Following that iconic lunch, I trotted my hickory-smoked jacket over to 18th and Vine, longtime heart of the city’s vibrant Black community. Here, the Negro Leagues Baseball Museum unfurls the story of the league, started in the 1920s, back when “everybody got dressed up to go to the ballgame.” The Kansas City Monarchs traveled to games in their own bus, with a cook, because they weren’t welcome in white-owned establishments along the way. Their history parallels the love of the sport plus the sad story of segregation until Jackie Robinson broke the color barrier.
Across the street stands the American Jazz Museum, the first of its kind, where hands-on stations explain the functions of mixing, harmony and more and alcoves salute the story of the Big Four — Charlie Parker, Duke Ellington, Count Basie and Ella Fitzgerald, whose recordings visitors can summon. Live jazz evenings, too.

From one art form to another, I’m off to the Nelson-Atkins Museum of Art (free admission), where its collection of works from India and East Asia plus Native American beadwork steal the show. But perhaps the city’s most famous museum is the world’s only one devoted to World War I. Enter gazing down at a field of poppies, honoring the 65 million who died in this horrid conflict, detailed in a timeline, films, artifacts and posters (yes, Uncle Sam Wants You). Walk into a shell crater. Peek at churches and schools commandeered as hospitals. Learn about the destructiveness of chemical weapons. Then ponder the abiding question: Is lasting peace even possible?
Getting around the city is made easier via a free streetcar line running from the City Market and its nearby River Market Antiques — a three-story magnet for all things collectible — through the Power and Light Entertainment District to Union Station, with plans underway to expand. For now, grab an Uber and head to Country Club Plaza — a horizontal, rather than vertical, shopping enclave spanning 15 square blocks dressed in warm, Spanish-style bricks amid plentiful fountains reminiscent of Seville. Retail — from H&M to Tiffany — vies with watering holes and coffee houses, and on the day of my visit, a four-block-long parade protesting the rule of Trump and Elon.

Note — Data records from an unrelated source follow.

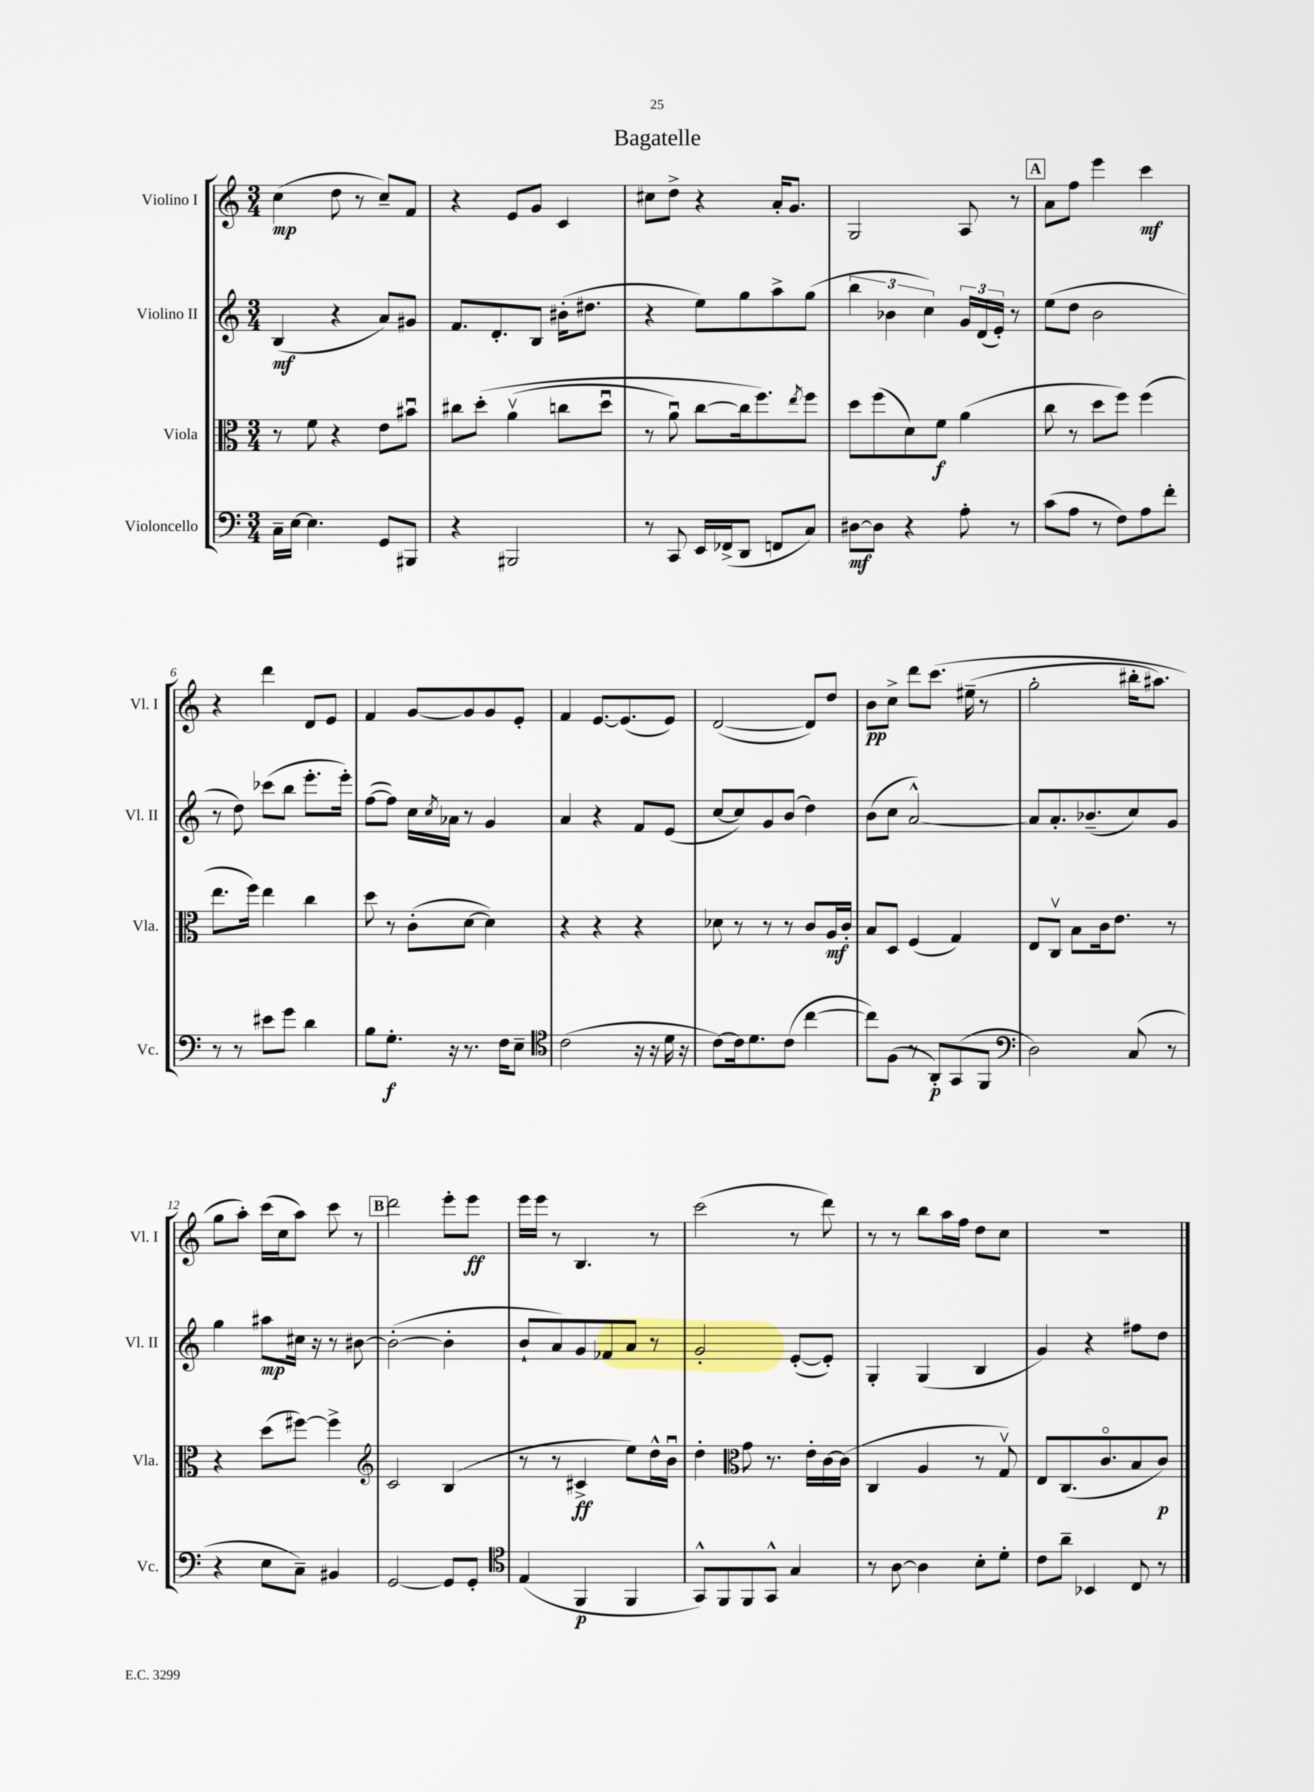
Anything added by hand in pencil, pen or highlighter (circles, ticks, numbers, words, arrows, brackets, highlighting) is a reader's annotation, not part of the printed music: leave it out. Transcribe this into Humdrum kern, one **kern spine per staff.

**kern	**dynam	**kern	**dynam	**kern	**dynam	**kern	**dynam
*part4	*part4	*part3	*part3	*part2	*part2	*part1	*part1
*staff4	*staff4	*staff3	*staff3	*staff2	*staff2	*staff1	*staff1
*I"Violoncello	*	*I"Viola	*	*I"Violino II	*	*I"Violino I	*
*I'Vc.	*	*I'Vla.	*	*I'Vl. II	*	*I'Vl. I	*
*clefF4	*	*clefC3	*	*clefG2	*	*clefG2	*
*k[]	*	*k[]	*	*k[]	*	*k[]	*
*M3/4	*	*M3/4	*	*M3/4	*	*M3/4	*
=1	=1	=1	=1	=1	=1	=1	=1
16C~\LL	.	8r	.	(4B/	mf	(4cc\	mp
[16E\JJ	.	.	.	.	.	.	.
4.E\]	.	8f\	.	.	.	.	.
.	.	4r	.	4r	.	8dd\	.
.	.	.	.	.	.	8r	.
8GG/L	.	8e\L	.	8a/L)	.	8cc~/L)	.
8BBB#X/J	.	8b#Xu\J	.	8g#X/J	.	8f/J	.
=2	=2	=2	=2	=2	=2	=2	=2
4r	.	8cc#X\L	.	8.f/L	.	4r	.
.	.	(8dd'\J	.	.	.	.	.
.	.	.	.	8.d'/	.	.	.
2BBB#X/	.	(4av\	.	.	.	8e/L	.
.	.	.	.	8B/J	.	8g/J	.
.	.	8ccn\L	.	(16b#X'\KL	.	4c/	.
.	.	.	.	8.dd#X\J	.	.	.
.	.	8ddu\J	.	.	.	.	.
=3	=3	=3	=3	=3	=3	=3	=3
8r	.	8r	.	4r	.	8cc#X\L	.
8CC/	.	8au\)	.	.	.	8dd^\J	.
16EE/LL	.	[8cc\L	.	8ee\L)	.	4r	.
(16FF-X^/J	.	.	.	.	.	.	.
8DD/J	.	16cc\k]	.	8gg\	.	.	.
.	.	8.ff\)	.	.	.	.	.
8FFn/L	.	.	.	8aa^\	.	16a'/KL	.
.	.	.	.	.	.	8.g/J	.
.	.	8qee/	.	.	.	.	.
8C/J)	.	8ff\J	.	(8gg\J	.	.	.
=4	=4	=4	=4	=4	=4	=4	=4
[8D#X\L	mf	8dd\L	.	6bb\	.	2G/	.
8D#\J]	.	(8ff\	.	.	.	.	.
.	.	.	.	6b-X\	.	.	.
4r	.	8d\)	.	.	.	.	.
.	.	.	.	6cc\)	.	.	.
.	.	8f\J	f	.	.	.	.
8A'\	.	(4a\	.	24g/LL	.	8A/	.
.	.	.	.	(24d/	.	.	.
.	.	.	.	24e'/JJ)	.	.	.
8r	.	.	.	8r	.	8r	.
!!LO:REH:place=s1:t=A
=5	=5	=5	=5	=5	=5	=5	=5
(8c\L	.	8cc\	.	(8ee\L	.	8a\L	.
8A\J	.	8r	.	8dd\J	.	8ff\J	.
8r	.	8dd\L	.	2b\	.	4eee\	.
8F\L)	.	8ff\J)	.	.	.	.	.
8A\	.	(4ff\	.	.	.	4ccc\	mf
8f'\J	.	.	.	.	.	.	.
!!LO:LB:g=z
=6	=6	=6	=6	=6	=6	=6	=6
8r	.	8.ee\L	.	8r	.	4r	.
8r	.	.	.	8dd\)	.	.	.
.	.	16ff\Jk)	.	.	.	.	.
8e#X\L	.	4ee\	.	(8ccc-X\L	.	4ddd\	.
8g\J	.	.	.	8bb\J	.	.	.
4d\	.	4cc\	.	8.eee'\L	.	8d/L	.
.	.	.	.	.	.	8e/J	.
.	.	.	.	16eee'\Jk)	.	.	.
=7	=7	=7	=7	=7	=7	=7	=7
8B\L	.	8dd\	.	([8ff\L	.	4f/	.
8.G'\J	f	8r	.	8ff\J])	.	.	.
.	.	(8c'\L	.	16cc\LL	.	[8g/L	.
.	.	.	.	8qcc/	.	.	.
16r	.	.	.	16a-X\JJ	.	.	.
8.r	.	[8d\J	.	8r	.	8g/]	.
.	.	4d\])	.	4g/	.	8g/	.
16F\KL	.	.	.	.	.	.	.
8E~\J	.	.	.	.	.	8e'/J	.
=8	=8	=8	=8	=8	=8	=8	=8
*clefC4	*	*	*	*	*	*	*
(2c\	.	4r	.	4a/	.	4f/	.
.	.	4r	.	4r	.	[8.e/L	.
.	.	.	.	.	.	(8.e/]	.
16r	.	4r	.	8f/L	.	.	.
16r	.	.	.	.	.	.	.
16d\	.	.	.	(8e/J	.	8e/J)	.
16r	.	.	.	.	.	.	.
=9	=9	=9	=9	=9	=9	=9	=9
[8c\L)	.	8d-X\	.	[8cc/L	.	([2d/	.
16c\k]	.	8r	.	8cc/])	.	.	.
8.d\	.	.	.	.	.	.	.
.	.	8r	.	8g/	.	.	.
(8c\J	.	8r	.	(8b/J	.	.	.
[4cc\	.	8c/L	.	4dd\)	.	8d/L])	.
.	.	16A/L	mf	.	.	8dd/J	.
.	.	16c'/JJ	.	.	.	.	.
=10	=10	=10	=10	=10	=10	=10	=10
8cc\L])	.	8B/L	.	(8b\L	.	8b\L	pp
(8F\J	.	8D/J	.	8cc\J	.	8cc^\J	.
8r	.	(4F/	.	[2a^^/)	.	8ddd\L	.
8AA'/L)	p	.	.	.	.	(8.ccc\J	.
(8GG/	.	4G/)	.	.	.	.	.
.	.	.	.	.	.	(16ee#X~\	.
8FF/J	.	.	.	.	.	8r	.
=11	=11	=11	=11	=11	=11	=11	=11
*clefF4	*	*	*	*	*	*	*
2D\)	.	8E/L	.	8a/L]	.	2gg'\	.
.	.	8Cv/J	.	8.a'/	.	.	.
.	.	8B\L	.	.	.	.	.
.	.	.	.	(8.b-X~/	.	.	.
.	.	16c\k	.	.	.	.	.
.	.	8.e\J	.	.	.	.	.
(8C/	.	.	.	8cc/)	.	16bb#X'\KL	.
.	.	.	.	.	.	8.aa#X\J)	.
8r	.	8r	.	8g/J	.	.	.
!!LO:LB:g=z
=12	=12	=12	=12	=12	=12	=12	=12
4r	.	4r	.	4gg\	.	8gg\L	.
.	.	.	.	.	.	8aa'\J)	.
8E\L	.	(8dd\L	.	8aa#X\L	mp	(16ccc\LL	.
.	.	.	.	.	.	16cc\J	.
8C~\J)	.	[8ff#X\J)	.	16cc#X\Jk	.	8aa\J)	.
.	.	.	.	16r	.	.	.
4BB#X/	.	4ff#^\]	.	8r	.	8ccc\	.
.	.	.	.	[8b#X\	.	8r	.
!!LO:REH:place=s1:t=B
=13	=13	=13	=13	=13	=13	=13	=13
*	*	*clefG2	*	*	*	*	*
[2GG/	.	2c/	.	(2b#'\_	.	2ddd\	.
8GG/L]	.	(4B/	.	4b#'\]	.	8eee'\L	.
8GG'/J	.	.	.	.	.	8eee\J	ff
=14	=14	=14	=14	=14	=14	=14	=14
*clefC4	*	*	*	*	*	*	*
(4E/	.	8r	.	8b`/L	.	16eee\LL	.
.	.	.	.	.	.	16eee\JJ	.
.	.	8r	.	8a/)	.	8r	.
4FF/	p	4c#X^/	ff	8g/	.	4.B/	.
.	.	.	.	8f-X/	.	.	.
4FF/	.	8ee\L)	.	8a/J	.	.	.
.	.	16dd^^\L	.	8r	.	8r	.
.	.	16bu\JJ	.	.	.	.	.
=15	=15	=15	=15	=15	=15	=15	=15
8GG^^/L)	.	4dd'\	.	2g'/	.	(2ccc\	.
8FF/	.	.	.	.	.	.	.
*	*	*clefC3	*	*	*	*	*
8FF/	.	8g\	.	.	.	.	.
8GG^^/J	.	8.r	.	.	.	.	.
4G/	.	.	.	([8e'/L	.	8r	.
.	.	16e'\LL	.	.	.	.	.
.	.	[16c\	.	8e'/J])	.	8ddd\)	.
.	.	(16c\JJ]	.	.	.	.	.
=16	=16	=16	=16	=16	=16	=16	=16
8r	.	4C/	.	4G'/	.	8r	.
[8A\	.	.	.	.	.	8r	.
4A\]	.	4A/	.	(4G/	.	8bb\L	.
.	.	.	.	.	.	16aa\L	.
.	.	.	.	.	.	16ff\JJ	.
8B'\L	.	8r	.	4B/	.	8dd\L	.
8d'\J	.	8Gv/)	.	.	.	8cc\J	.
=17	=17	=17	=17	=17	=17	=17	=17
8c\L	.	8E/L	.	4g/)	.	2.r	.
8a~\J	.	(8.C/	.	.	.	.	.
4BB-X/	.	.	.	4r	.	.	.
.	.	8.c/	.	.	.	.	.
8C/	.	8B/	.	8ff#X\L	.	.	.
8r	.	8c/J)	p	8dd\J	.	.	.
==	==	==	==	==	==	==	==
*-	*-	*-	*-	*-	*-	*-	*-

Just like the song and I promised, you, too, can go to Kansas City on a Friday (only an hour-plus via Delta) and enjoy your chance to learn a thing or two, while enjoying its singular jazz, food and history scenes, and be back to work on Monday, if you must. For more information, check out visitkc.com.
The city will celebrate 50 years of Pride June 6-8 this summer!